All of this is why we have “the Teflon Don.” He can say anything; he can say nothing. It doesn’t matter. Trump supporters love their man, but not really. What they truly love is finally having someone holding center stage and channeling their grievous sense of loss and waving their flag of angry resistance.
The Aggrieved want their nation back; they want someone who buys into, and loudly sells, the myth that America really was at one time invincible domestically and abroad and can be again; they want no more of those slick politicians with their stump speeches, complex answers to complex questions, or carefully-worded position papers.
And, Trump is all the more attractive because he continually reminds everyone within earshot that he has the “fuck-you” money that all of them (us) dream of having. McTrump’s braggadocio is the swagger that The Aggrieved American wants to have as he strolls down the streets of his city. The Aggrieved American heartily shares McTrump’s open disdain for professional politicians and the press. It is exactly what he or she would gladly display if anyone would just notice them and ask them.
The Aggrieved see a world around them that feeds into, and reinforces, that “bitter sense of loss” that motivates them. They often can’t really put their finger on the source of their distress, but they know something is deeply wrong. They feel it in their guts, in their souls.
They know they have lost something important, so they might be moved to pat their pockets to jog their memory of what might be missing. They now know they have no need to go so far. Trump tells them often and loudly, in no uncertain terms, what is gone. He then points his well-manicured finger at the dastardly sneak thieves who let it be stolen away, and the crowd roars its full-throated approval.
Luckily, for those of us not among The Aggrieved, Trump’s campaigns largely resemble the path taken by infectious diseases. The most troublesome infectious diseases are those that allow the patient to linger and infect others before killing their host. However, most infectious diseases are self-limiting. They seek out the vulnerable; do their worst; kill off their hosts; then disappear.
[NOTE: I thought that limiting would occur in the R primaries; now it seems that it will be in a brokered R convention or the general election. My bad.]

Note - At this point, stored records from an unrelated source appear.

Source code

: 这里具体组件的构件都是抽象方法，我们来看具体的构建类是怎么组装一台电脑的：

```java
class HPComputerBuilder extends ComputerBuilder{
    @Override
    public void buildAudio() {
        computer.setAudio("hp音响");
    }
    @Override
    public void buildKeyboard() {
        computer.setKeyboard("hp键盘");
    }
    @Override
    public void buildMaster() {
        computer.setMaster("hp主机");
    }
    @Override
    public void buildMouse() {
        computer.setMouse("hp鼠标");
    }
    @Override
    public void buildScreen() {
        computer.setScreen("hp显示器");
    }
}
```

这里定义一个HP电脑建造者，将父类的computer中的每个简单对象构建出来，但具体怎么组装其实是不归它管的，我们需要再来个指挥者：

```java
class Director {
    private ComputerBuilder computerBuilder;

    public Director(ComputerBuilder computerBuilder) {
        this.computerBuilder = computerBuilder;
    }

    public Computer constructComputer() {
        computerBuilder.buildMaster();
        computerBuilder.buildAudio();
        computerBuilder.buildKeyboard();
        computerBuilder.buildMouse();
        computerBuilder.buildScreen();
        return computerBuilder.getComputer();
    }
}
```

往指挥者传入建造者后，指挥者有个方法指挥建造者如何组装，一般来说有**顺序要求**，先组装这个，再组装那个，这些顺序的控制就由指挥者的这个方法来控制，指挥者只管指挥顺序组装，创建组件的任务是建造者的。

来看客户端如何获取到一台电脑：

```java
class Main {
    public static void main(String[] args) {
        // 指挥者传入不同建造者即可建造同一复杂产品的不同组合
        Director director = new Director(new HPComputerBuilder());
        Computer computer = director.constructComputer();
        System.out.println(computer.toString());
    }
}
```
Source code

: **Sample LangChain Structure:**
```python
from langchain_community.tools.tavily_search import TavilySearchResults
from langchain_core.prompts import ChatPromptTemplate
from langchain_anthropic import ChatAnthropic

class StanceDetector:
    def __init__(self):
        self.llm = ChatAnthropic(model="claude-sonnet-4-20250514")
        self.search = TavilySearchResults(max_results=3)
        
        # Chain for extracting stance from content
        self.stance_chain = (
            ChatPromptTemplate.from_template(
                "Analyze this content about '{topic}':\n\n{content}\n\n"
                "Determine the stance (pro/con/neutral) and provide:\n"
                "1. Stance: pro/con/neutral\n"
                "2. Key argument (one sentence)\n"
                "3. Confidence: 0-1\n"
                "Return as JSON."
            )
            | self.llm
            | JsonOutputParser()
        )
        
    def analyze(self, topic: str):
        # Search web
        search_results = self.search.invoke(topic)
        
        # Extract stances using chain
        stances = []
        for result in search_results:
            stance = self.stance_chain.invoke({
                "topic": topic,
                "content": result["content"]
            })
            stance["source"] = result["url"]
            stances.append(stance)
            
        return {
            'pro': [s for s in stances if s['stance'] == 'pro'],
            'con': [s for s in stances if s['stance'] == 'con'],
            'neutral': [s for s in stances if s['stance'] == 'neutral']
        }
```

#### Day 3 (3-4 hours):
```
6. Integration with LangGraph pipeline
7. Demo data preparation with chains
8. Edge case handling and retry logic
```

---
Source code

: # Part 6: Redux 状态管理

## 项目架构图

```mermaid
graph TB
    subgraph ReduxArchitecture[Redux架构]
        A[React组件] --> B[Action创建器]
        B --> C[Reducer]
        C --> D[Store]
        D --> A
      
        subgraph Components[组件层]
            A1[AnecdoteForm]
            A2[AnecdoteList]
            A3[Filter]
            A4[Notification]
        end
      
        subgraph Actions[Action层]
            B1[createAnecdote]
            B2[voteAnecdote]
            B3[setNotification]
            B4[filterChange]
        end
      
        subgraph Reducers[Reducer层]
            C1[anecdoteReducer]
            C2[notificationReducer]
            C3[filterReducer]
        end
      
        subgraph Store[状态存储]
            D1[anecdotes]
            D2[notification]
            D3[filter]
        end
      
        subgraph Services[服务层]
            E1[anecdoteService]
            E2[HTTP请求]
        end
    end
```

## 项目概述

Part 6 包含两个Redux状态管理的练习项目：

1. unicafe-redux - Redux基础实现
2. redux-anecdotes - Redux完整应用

*[Looking at this “man of the hour ” phenomenon, it seems interesting to track TIME magazine covers and man of the year awards for the 1930s, another era of political instability. Hitler was Man of the Year in 1938 and was on the cover three times from 1931-1936; Joseph Goebbels was on a TIME cover in 1933; Mussolini was on two cover in 1935-36; Franco was on one cover in 1937; Stalin was Man of the Year in 1939 and 1942 and appeared on two covers in 1936-1937.]